Para Quim Torra, un pequeño paso para el hombre pero un gran paso para la humanidad es endosar una pancarta electoral de quita y pon al Museo de Historia de Cataluña. Eliminada la NASA catalana de la épica independentista, pues cada vez que una web se cruza en el camino del Govern siempre hay un trabajador autónomo que paga las consecuencias, el expresidente ha decidido que una de las grandes aportaciones de su mandato es la propaganda que un día exhibió en la fachada del Palau de la Generalitat.

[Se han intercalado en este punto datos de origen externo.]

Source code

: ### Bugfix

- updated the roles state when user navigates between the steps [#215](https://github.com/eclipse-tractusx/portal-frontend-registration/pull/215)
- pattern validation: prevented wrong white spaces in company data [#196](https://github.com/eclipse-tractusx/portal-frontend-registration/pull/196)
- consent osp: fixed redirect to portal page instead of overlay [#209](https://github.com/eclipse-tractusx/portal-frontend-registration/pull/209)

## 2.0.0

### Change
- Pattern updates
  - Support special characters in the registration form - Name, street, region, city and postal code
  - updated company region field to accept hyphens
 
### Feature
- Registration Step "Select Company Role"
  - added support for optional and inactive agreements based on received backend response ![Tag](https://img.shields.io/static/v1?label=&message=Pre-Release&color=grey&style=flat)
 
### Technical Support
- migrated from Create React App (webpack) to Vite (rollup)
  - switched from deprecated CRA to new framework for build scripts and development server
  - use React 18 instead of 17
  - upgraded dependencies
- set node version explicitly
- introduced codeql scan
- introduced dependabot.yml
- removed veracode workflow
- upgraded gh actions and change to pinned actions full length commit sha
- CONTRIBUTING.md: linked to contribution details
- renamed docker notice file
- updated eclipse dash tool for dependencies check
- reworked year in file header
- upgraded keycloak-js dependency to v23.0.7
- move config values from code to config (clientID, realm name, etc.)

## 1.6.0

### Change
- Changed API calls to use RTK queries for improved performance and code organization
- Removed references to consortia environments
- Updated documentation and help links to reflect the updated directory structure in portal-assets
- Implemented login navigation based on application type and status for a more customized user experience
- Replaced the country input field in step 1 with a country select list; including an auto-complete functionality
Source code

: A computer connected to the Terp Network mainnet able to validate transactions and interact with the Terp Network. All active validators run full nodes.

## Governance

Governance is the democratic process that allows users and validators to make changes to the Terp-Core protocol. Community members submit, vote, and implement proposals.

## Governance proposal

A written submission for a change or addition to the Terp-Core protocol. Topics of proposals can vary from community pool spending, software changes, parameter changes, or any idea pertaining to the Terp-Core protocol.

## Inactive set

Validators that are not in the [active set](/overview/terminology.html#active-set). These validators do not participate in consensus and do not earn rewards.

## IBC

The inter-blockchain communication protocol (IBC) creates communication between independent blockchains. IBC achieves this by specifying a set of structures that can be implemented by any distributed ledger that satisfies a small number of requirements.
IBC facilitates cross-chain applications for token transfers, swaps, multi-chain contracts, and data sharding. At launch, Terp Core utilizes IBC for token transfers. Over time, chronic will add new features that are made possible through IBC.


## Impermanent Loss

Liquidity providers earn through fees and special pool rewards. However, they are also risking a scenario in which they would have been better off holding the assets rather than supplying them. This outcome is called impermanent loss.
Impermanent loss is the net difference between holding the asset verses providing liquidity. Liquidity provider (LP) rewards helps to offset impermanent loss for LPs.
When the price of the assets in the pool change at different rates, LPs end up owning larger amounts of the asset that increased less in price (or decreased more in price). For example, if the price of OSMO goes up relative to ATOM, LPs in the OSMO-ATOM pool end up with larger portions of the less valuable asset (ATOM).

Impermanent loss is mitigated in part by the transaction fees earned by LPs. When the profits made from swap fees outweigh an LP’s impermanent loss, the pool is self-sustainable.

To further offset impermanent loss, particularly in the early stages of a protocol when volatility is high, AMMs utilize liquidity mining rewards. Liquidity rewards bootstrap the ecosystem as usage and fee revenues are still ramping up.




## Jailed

El agiprop secesionista le cuesta a los catalanes muchos sudores y euros. Los que gastan en trabajo e impuestos, que luego revierten no en unos servicios públicos de calidad, sino en ese tipo de soflamas identitarias. Pero como Torra, Carles Puigdemont y, ahora, Laura Borràs están convencidos de que están en el lado correcto de la historia, han decidido que su legado esté en un Museo, aunque sea el equivocado. El Museo del Diseño habría sido una buena opción si la pancarta hubiera estado a la altura de aquellos carteles de la República o de la guerra civil, creativos y en algunos casos legendarios, que nos recuerdan un tiempo donde hubo verdaderos presos políticos y exiliados. Una segunda opción habría sido el Museo de Cera, para recordar el inmovilismo y la parálisis que nos han dejado ocho años de procesismo.
Ni la pancarta depositada ayer en el Museo de Historia, ni la "confrontación inteligente" que defiende Junts per Catalunya pueden hacer olvidar los recortes, la fuga de empresas y la división social que nos dejaron sucesivamente los gobiernos de Artur Mas, Puigdemont y Torra. Ese es su verdadero legado. La pobreza disparada y la desigualdad galopante. La recesión económica y la ruptura de puentes entre el Govern y los agentes sociales. Un gobierno esclerótico.
Esa es la situación en la que Cataluña ha afrontado una pandemia universal que, en lugar de dar un baño de realidad a Torra y los suyos, esto es, de devolverles a la senda de la moderación, la reconstrucción y la unidad institucional, ha sacado lo peor del independentismo ultramontano, pues así funciona esa fe en una historia adaptada a los intereses soberanistas y transmitida con modos religiosos. Muy carlista todo. No hay estelada o pancarta que pueda tapar todo eso.
Torra, en efecto, ya es historia. Pero no por sus aciertos como gobernante, sino por su insignificancia. Las ínfulas del expresidente, cuyo sueldazo --repetirlo nunca será suficiente-- convierte sus quejas sobre la represión española en pura obscenidad, tienen un punto de patetismo. No es de extrañar, por tanto, que quienes en su día apoyaron, quizá de buena fe, el procés, huyan ahora de JxCat, un partido con mucho candidato populista y poco perfil técnico. ¿Cómo confiar en una formación temerosa de que la gestión "distraiga de lo importante", esto es, de la independencia?
A este paso, lo histórico no será la pancarta de Torra, sino el batacazo de JxCat en las urnas el 14F.